Port Infrastructure Development Program
Under the IIJA, $2.25 billion would be allocated to the Port Infrastructure Development Program administered by the DOT. Eligible projects under the program would be expanded to include projects that reduce or eliminate port-related criteria pollutant or greenhouse gas emissions, including projects for EV charge or hydrogen refueling infrastructure for drayage, and medium or heavy duty trucks and locomotives that service the port and related grid upgrades. Most recently, grants under this program were authorized by the National Defense Authorization Act for Fiscal Year 2021 and the Consolidated Appropriations Act, 2021. These acts authorized and appropriated $230 million for the 2021 Port Infrastructure Development Program to make grants to improve facilities within, or outside of and directly related to operations or an intermodal connection of, coastal seaports, inland river ports, and Great Lakes ports. At least $205 million of the appropriated funds must be for grants to coastal seaports or Great Lakes ports. These grants are awarded as discretionary grants on a competitive basis for projects that will improve the safety, efficiency or reliability of the movement of goods into, out of, around or within a port.
Clean School Bus Program
The IIJA would introduce a $5 billion five-year program administered by the Environmental Protection Agency to replace existing school buses, in part, with zero-emission school buses. Under the program, grants and rebates would be provided to award contracts to eligible contractors to provide rebates for the replacement of existing school buses with zero-emission school buses. Fifty percent (50%) of the program funds would be allocated to the replacement of existing school buses with zero-emission school buses, and the other 50% would be allocated to the replacement of existing school buses with clean and zero-emission school buses. The amount received by all eligible entities in a state under the program may not exceed 10% of the available funds.
State EV Implementation
In addition to the programs discussed above, the IIJA would also amend the Public Utility Regulatory Policies Act of 1978 (“PURPA”) to require states to consider measures to promote increased electrification of transportation, including through establishing rates that (1) promote affordability and accessibility to EV charging options, (2) improve the customer experience with EV charging, (3) accelerate third-party investment in EV charging and (4) recover (presumably through charges to EV owners and/or in the rates of utilities that provide EV charging service or that energize non-utility EV charging stations) the marginal costs of delivering electricity to EVs and EV Charging Infrastructure.

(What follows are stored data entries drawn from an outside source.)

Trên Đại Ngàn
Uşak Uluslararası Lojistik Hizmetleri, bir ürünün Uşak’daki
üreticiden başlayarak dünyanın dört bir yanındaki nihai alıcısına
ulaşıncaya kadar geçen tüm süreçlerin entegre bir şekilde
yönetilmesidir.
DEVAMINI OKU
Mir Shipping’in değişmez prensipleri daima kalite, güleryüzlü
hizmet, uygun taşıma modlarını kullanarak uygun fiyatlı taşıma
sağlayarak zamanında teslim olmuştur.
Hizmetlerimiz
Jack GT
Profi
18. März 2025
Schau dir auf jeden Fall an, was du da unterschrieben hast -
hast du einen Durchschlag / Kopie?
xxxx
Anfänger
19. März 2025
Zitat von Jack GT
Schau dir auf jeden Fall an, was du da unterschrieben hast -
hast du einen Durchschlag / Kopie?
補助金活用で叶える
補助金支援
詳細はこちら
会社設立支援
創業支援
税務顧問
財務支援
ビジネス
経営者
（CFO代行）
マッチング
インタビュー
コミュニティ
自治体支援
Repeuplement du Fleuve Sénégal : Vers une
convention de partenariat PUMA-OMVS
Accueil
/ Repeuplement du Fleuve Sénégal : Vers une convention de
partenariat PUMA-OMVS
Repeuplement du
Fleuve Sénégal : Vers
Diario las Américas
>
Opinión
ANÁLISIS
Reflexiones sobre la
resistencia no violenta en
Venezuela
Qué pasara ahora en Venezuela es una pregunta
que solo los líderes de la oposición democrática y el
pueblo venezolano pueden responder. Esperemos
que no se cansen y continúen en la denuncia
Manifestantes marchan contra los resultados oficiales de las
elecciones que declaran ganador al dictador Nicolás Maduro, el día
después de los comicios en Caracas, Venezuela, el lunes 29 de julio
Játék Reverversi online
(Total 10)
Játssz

In those states that limit the ownership or control of EV Charging Infrastructure to franchised utilities or regulated power providers, state legislative or rulemaking activity to implement the IIJA may be necessary, although the IIJA’s PURPA directives require only state consideration and do not dictate the EV power sales results that a state might adopt. Other states, such as California, do not treat EV charging as a regulated utility activity, and those states might not find it necessary to reconsider their utility regulatory structure as a result of the IIJA.